_Extracted records_.
● ● ● ●

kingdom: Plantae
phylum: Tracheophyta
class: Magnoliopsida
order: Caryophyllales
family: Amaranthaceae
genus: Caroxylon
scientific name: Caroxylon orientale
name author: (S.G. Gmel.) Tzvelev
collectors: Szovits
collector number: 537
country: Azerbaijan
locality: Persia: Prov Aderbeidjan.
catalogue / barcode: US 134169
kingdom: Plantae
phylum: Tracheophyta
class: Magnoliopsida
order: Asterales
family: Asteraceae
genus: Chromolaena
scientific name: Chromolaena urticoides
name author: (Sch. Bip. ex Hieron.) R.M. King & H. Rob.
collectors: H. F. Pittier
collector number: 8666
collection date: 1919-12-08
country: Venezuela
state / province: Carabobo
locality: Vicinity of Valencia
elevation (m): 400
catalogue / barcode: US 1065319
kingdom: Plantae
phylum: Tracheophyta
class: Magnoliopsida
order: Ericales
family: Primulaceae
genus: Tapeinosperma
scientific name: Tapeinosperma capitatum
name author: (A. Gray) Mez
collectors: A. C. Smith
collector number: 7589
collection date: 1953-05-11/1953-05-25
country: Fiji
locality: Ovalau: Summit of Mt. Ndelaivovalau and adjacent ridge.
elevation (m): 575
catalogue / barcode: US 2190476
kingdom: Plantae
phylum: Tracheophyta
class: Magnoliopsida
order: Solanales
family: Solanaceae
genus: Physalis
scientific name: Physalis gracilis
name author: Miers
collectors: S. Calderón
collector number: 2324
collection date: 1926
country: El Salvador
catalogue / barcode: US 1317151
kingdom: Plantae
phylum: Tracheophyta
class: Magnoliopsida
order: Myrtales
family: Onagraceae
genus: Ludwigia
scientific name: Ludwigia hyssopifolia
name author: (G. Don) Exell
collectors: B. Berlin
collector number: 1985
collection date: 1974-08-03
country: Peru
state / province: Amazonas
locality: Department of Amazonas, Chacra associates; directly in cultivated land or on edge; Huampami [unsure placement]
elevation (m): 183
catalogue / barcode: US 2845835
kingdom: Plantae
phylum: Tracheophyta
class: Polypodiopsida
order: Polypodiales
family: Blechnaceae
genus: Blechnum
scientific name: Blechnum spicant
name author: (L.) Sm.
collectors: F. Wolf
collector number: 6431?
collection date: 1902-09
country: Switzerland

● ● ● ●

_Given task_.
Copy every line above word for word.

_Completed task_.
kingdom: Plantae
phylum: Tracheophyta
class: Magnoliopsida
order: Caryophyllales
family: Amaranthaceae
genus: Caroxylon
scientific name: Caroxylon orientale
name author: (S.G. Gmel.) Tzvelev
collectors: Szovits
collector number: 537
country: Azerbaijan
locality: Persia: Prov Aderbeidjan.
catalogue / barcode: US 134169
kingdom: Plantae
phylum: Tracheophyta
class: Magnoliopsida
order: Asterales
family: Asteraceae
genus: Chromolaena
scientific name: Chromolaena urticoides
name author: (Sch. Bip. ex Hieron.) R.M. King & H. Rob.
collectors: H. F. Pittier
collector number: 8666
collection date: 1919-12-08
country: Venezuela
state / province: Carabobo
locality: Vicinity of Valencia
elevation (m): 400
catalogue / barcode: US 1065319
kingdom: Plantae
phylum: Tracheophyta
class: Magnoliopsida
order: Ericales
family: Primulaceae
genus: Tapeinosperma
scientific name: Tapeinosperma capitatum
name author: (A. Gray) Mez
collectors: A. C. Smith
collector number: 7589
collection date: 1953-05-11/1953-05-25
country: Fiji
locality: Ovalau: Summit of Mt. Ndelaivovalau and adjacent ridge.
elevation (m): 575
catalogue / barcode: US 2190476
kingdom: Plantae
phylum: Tracheophyta
class: Magnoliopsida
order: Solanales
family: Solanaceae
genus: Physalis
scientific name: Physalis gracilis
name author: Miers
collectors: S. Calderón
collector number: 2324
collection date: 1926
country: El Salvador
catalogue / barcode: US 1317151
kingdom: Plantae
phylum: Tracheophyta
class: Magnoliopsida
order: Myrtales
family: Onagraceae
genus: Ludwigia
scientific name: Ludwigia hyssopifolia
name author: (G. Don) Exell
collectors: B. Berlin
collector number: 1985
collection date: 1974-08-03
country: Peru
state / province: Amazonas
locality: Department of Amazonas, Chacra associates; directly in cultivated land or on edge; Huampami [unsure placement]
elevation (m): 183
catalogue / barcode: US 2845835
kingdom: Plantae
phylum: Tracheophyta
class: Polypodiopsida
order: Polypodiales
family: Blechnaceae
genus: Blechnum
scientific name: Blechnum spicant
name author: (L.) Sm.
collectors: F. Wolf
collector number: 6431?
collection date: 1902-09
country: Switzerland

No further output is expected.